If that's the case, then why were Pratt & Whitney considering the sale of Rocketdyne prior to the SLS announcement?
Their tactics for doing so need not have been "if we do not get this contract, Rocketdyne could be unprofitable and a burden".
PWR has contracts for the RS-68, the RL-10s, as well as the RD-180 through RD Amross... it has a lot of other work. If it can't survive without development contracts from NASA, one really has to wonder about its business case.
I too agree that government shouldn't exist to line the pockets of company executives - but sometimes, funding companies' work does bring benefits to politicians' districts, such as creating high-tech jobs, lowering unemployment, etc.

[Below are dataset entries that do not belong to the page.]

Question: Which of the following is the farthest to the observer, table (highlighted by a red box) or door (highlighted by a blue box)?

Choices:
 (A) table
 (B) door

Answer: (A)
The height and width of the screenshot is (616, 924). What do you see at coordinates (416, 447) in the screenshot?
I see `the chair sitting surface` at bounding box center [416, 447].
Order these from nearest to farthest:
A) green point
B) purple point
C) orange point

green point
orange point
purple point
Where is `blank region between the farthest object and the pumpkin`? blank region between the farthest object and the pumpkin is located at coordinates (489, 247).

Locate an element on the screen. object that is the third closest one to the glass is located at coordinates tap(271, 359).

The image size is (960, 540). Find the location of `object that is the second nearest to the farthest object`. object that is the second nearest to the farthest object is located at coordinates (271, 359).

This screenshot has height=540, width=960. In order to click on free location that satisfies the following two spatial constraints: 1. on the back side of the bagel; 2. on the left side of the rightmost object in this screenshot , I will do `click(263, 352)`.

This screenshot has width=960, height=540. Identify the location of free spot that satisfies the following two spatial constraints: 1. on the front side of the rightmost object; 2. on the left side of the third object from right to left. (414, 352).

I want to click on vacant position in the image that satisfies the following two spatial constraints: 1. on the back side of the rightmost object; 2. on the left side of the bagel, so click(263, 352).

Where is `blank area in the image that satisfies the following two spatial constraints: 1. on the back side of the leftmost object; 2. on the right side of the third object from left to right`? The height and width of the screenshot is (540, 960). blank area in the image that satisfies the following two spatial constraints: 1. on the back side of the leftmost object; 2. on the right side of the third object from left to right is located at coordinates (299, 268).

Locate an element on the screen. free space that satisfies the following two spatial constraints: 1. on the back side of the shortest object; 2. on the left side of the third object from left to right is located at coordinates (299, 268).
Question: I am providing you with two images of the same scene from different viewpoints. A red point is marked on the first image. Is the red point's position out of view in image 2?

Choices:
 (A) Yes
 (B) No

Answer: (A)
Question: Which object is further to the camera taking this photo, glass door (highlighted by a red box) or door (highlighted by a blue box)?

So: it's better for a space program to bring benefits to
specific districts, than to be a successful space program?
I have no issue with enriching society on the ground (that is a big positive impact of a space program), I just do not like the idea of the goals being self-defeating.
And I do not believe that politicians are selfless people of unfaltering integrity. If they were, their actions would be more justifiable. But they're not fallible. They're human, and power corrupts.
And there are thousands, millions of people in the US that live in particularly bad poverty. If the aim is a government giveaway, would it not pay more to help them even slightly, rather than fund the salaries of a relative few aerospace engineers and other people in such professions?
I agree with this completely. But what I say is, just because it has political benefits, doesn't mean it isn't useful for other things. I think politics is ONE of the reasons for its existence, but not the WHOLE reason.
But this is what confuses me: what is the non-political reason for the existence of the J-2X?
It is the engine for a heavy-lift vehicle, because it used to be the engine for a heavy-lift vehicle, because it used to be the engine for the unusual medium-lift vehicle that accompanied the heavy-lift vehicle, due to changes that occured during development.
And now we come right back to politics, because Ares was a plethora of political motivation.
And if we look at it another way: if the numbers coming out of the DIRECT concept are to be believed (and they should be verifiable with mathematics), The 4 RL-60 version of the Jupiter outperforms the 1 J-2X version by roughly half a percent to LEO, and while the 6 RL-10B-2 version underperforms the J-2X version to LEO by nearly 4%, as an EDS it only underperforms the J-2X version by less than a percent, and the RL-60 version outperforms the J-2X version by roughly 4%.
When comparing the J-2X and RL-10 versions, you're considering differences of only a few percent at most... differences of only a few tons for LEO missions, and only a few hundred kilograms for TLI ones.
And when you weigh up a disadvantage of a few hundred kilograms versus a multi-billion new engine contract, a lower cost per engine
cluster than the single-engine at the same flight-rate, plus cost-sharing with the USAF or even commercial customers... if there are nonpolitical reasons in there, they are probably minimal, and the development of the engine can fairly be called politically motivated.